This work addresses the dual challenges of obstacle-aware trajectory generation and liquid-slosh suppression during vision-only VR teleoperation of a UR5e robotic arm—specifically when manipulating a glass containing liquid. We propose a general shared-control framework that integrates task-oriented multi-objective optimization with real-time motion planning. The method directly maps non-haptic VR controller inputs to joint-space trajectories satisfying collision avoidance, dynamic feasibility, and liquid-slosh suppression constraints—modeled via an equivalent single-pendulum approximation. Crucially, our approach enables online embedding and coordinated regulation of dynamic task constraints without requiring haptic feedback. Experimental evaluation demonstrates an average planning latency of only 13 ms, achieving high operational stability while significantly improving teleoperation accuracy and generalization capability for complex physical interaction tasks, such as steady-state pouring.
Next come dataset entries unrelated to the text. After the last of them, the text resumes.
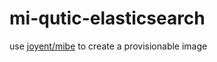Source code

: mi-qutic-elasticsearch
===============

use [joyent/mibe](https://github.com/joyent/mibe) to create a provisionable image

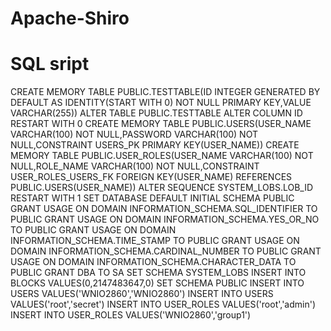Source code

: # Apache-Shiro

# SQL sript
CREATE MEMORY TABLE PUBLIC.TESTTABLE(ID INTEGER GENERATED BY DEFAULT AS IDENTITY(START WITH 0) NOT NULL PRIMARY KEY,VALUE VARCHAR(255))
ALTER TABLE PUBLIC.TESTTABLE ALTER COLUMN ID RESTART WITH 0
CREATE MEMORY TABLE PUBLIC.USERS(USER_NAME VARCHAR(100) NOT NULL,PASSWORD VARCHAR(100) NOT NULL,CONSTRAINT USERS_PK PRIMARY KEY(USER_NAME))
CREATE MEMORY TABLE PUBLIC.USER_ROLES(USER_NAME VARCHAR(100) NOT NULL,ROLE_NAME VARCHAR(100) NOT NULL,CONSTRAINT USER_ROLES_USERS_FK FOREIGN KEY(USER_NAME) REFERENCES PUBLIC.USERS(USER_NAME))
ALTER SEQUENCE SYSTEM_LOBS.LOB_ID RESTART WITH 1
SET DATABASE DEFAULT INITIAL SCHEMA PUBLIC
GRANT USAGE ON DOMAIN INFORMATION_SCHEMA.SQL_IDENTIFIER TO PUBLIC
GRANT USAGE ON DOMAIN INFORMATION_SCHEMA.YES_OR_NO TO PUBLIC
GRANT USAGE ON DOMAIN INFORMATION_SCHEMA.TIME_STAMP TO PUBLIC
GRANT USAGE ON DOMAIN INFORMATION_SCHEMA.CARDINAL_NUMBER TO PUBLIC
GRANT USAGE ON DOMAIN INFORMATION_SCHEMA.CHARACTER_DATA TO PUBLIC
GRANT DBA TO SA
SET SCHEMA SYSTEM_LOBS
INSERT INTO BLOCKS VALUES(0,2147483647,0)
SET SCHEMA PUBLIC
INSERT INTO USERS VALUES('WNIO2860','WNIO2860')
INSERT INTO USERS VALUES('root','secret')
INSERT INTO USER_ROLES VALUES('root','admin')
INSERT INTO USER_ROLES VALUES('WNIO2860','group1')
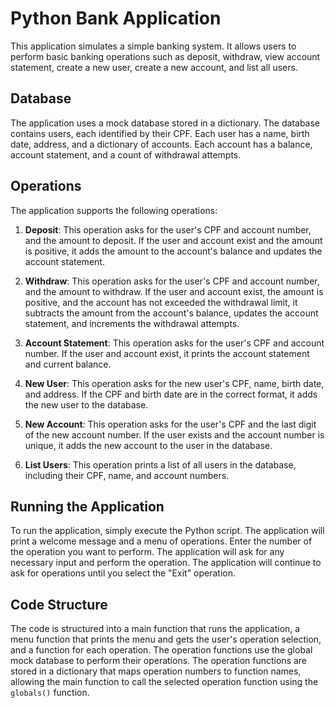 # Python Bank Application

This application simulates a simple banking system. It allows users to perform basic banking operations such as deposit, withdraw, view account statement, create a new user, create a new account, and list all users.

## Database

The application uses a mock database stored in a dictionary. The database contains users, each identified by their CPF. Each user has a name, birth date, address, and a dictionary of accounts. Each account has a balance, account statement, and a count of withdrawal attempts.

## Operations

The application supports the following operations:

1. **Deposit**: This operation asks for the user's CPF and account number, and the amount to deposit. If the user and account exist and the amount is positive, it adds the amount to the account's balance and updates the account statement.

2. **Withdraw**: This operation asks for the user's CPF and account number, and the amount to withdraw. If the user and account exist, the amount is positive, and the account has not exceeded the withdrawal limit, it subtracts the amount from the account's balance, updates the account statement, and increments the withdrawal attempts.

3. **Account Statement**: This operation asks for the user's CPF and account number. If the user and account exist, it prints the account statement and current balance.

4. **New User**: This operation asks for the new user's CPF, name, birth date, and address. If the CPF and birth date are in the correct format, it adds the new user to the database.

5. **New Account**: This operation asks for the user's CPF and the last digit of the new account number. If the user exists and the account number is unique, it adds the new account to the user in the database.

6. **List Users**: This operation prints a list of all users in the database, including their CPF, name, and account numbers.

## Running the Application

To run the application, simply execute the Python script. The application will print a welcome message and a menu of operations. Enter the number of the operation you want to perform. The application will ask for any necessary input and perform the operation. The application will continue to ask for operations until you select the "Exit" operation.

## Code Structure

The code is structured into a main function that runs the application, a menu function that prints the menu and gets the user's operation selection, and a function for each operation. The operation functions use the global mock database to perform their operations. The operation functions are stored in a dictionary that maps operation numbers to function names, allowing the main function to call the selected operation function using the `globals()` function.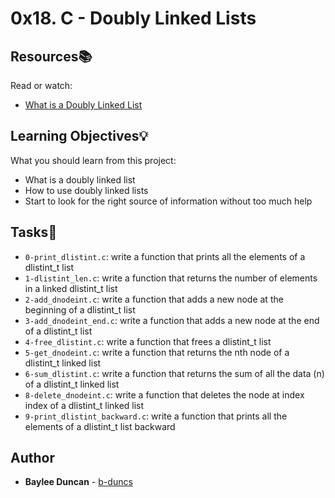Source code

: # 0x18. C - Doubly Linked Lists

## Resources:books:
Read or watch:   
* [What is a Doubly Linked List](https://www.youtube.com/watch?v=k0pjD12bzP0)   

## Learning Objectives:bulb:
What you should learn from this project:

* What is a doubly linked list   
* How to use doubly linked lists   
* Start to look for the right source of information without too much help     

## Tasks:notebook:  

* `0-print_dlistint.c`: write a function that prints all the elements of a dlistint_t list   
* `1-dlistint_len.c`: write a function that returns the number of elements in a linked dlistint_t list   
* `2-add_dnodeint.c`: write a function that adds a new node at the beginning of a dlistint_t list   
* `3-add_dnodeint_end.c`: write a function that adds a new node at the end of a dlistint_t list   
* `4-free_dlistint.c`: write a function that frees a dlistint_t list   
* `5-get_dnodeint.c`: write a function that returns the nth node of a dlistint_t linked list   
* `6-sum_dlistint.c`: write a function that returns the sum of all the data (n) of a dlistint_t linked list   
* `8-delete_dnodeint.c`: write a function that deletes the node at index index of a dlistint_t linked list   
* `9-print_dlistint_backward.c`: write a function that prints all the elements of a dlistint_t list backward
  
## Author
* **Baylee Duncan** - [b-duncs](https://github.com/b-duncs)
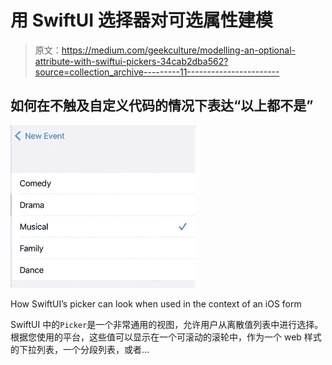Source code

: # 用 SwiftUI 选择器对可选属性建模

> 原文：<https://medium.com/geekculture/modelling-an-optional-attribute-with-swiftui-pickers-34cab2dba562?source=collection_archive---------11----------------------->

## 如何在不触及自定义代码的情况下表达“以上都不是”

![](img/40277fcc4dbff71fa475b63090cc6672.png)

How SwiftUI’s picker can look when used in the context of an iOS form

SwiftUI 中的`Picker`是一个非常通用的视图，允许用户从离散值列表中进行选择。根据您使用的平台，这些值可以显示在一个可滚动的滚轮中，作为一个 web 样式的下拉列表，一个分段列表，或者…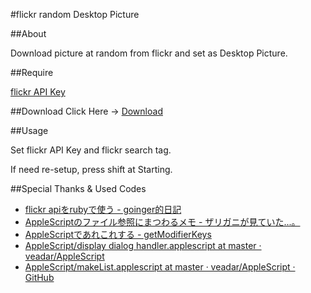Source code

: #flickr random Desktop Picture

##About

Download picture at random from flickr and set as Desktop Picture.

##Require

[flickr API Key](http://www.flickr.com/services/apps/create/ "flickr")

##Download
Click Here → [Download](https://github.com/veadar/flickr-random-Desktop-Picture/raw/master/flickr%20random%20Desktop%20Picture.app.zip "direct link")

##Usage

Set flickr API Key and flickr search tag.

If need re-setup, press shift at Starting.

##Special Thanks & Used Codes

- <a href="http://d.hatena.ne.jp/goinger/20070720/1184867418">flickr apiをrubyで使う - goinger的日記</a>
- <a href="http://d.hatena.ne.jp/zariganitosh/20100924/apple_script_alias_posix_file">AppleScriptのファイル参照にまつわるメモ - ザリガニが見ていた...。</a>
- <a href="http://memogakisouko.appspot.com/AppleScript.html#getModifierKeys">AppleScriptであれこれする - getModifierKeys</a>
- <a href="https://github.com/veadar/AppleScript/blob/master/display%20dialog%20handler.applescript">AppleScript/display dialog handler.applescript at master · veadar/AppleScript</a>
- <a href="https://github.com/veadar/AppleScript/blob/master/makeList.applescript">AppleScript/makeList.applescript at master · veadar/AppleScript · GitHub</a>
Teleoperation with non-haptic VR controllers deprives human operators of critical motion feedback. We address this by embedding a multi-objective optimization problem that converts user input into collision-free UR5e joint trajectories while actively suppressing liquid slosh in a glass. The controller maintains 13 ms average planning latency, confirming real-time performance and motivating the augmentation of this teleoperation approach to further objectives.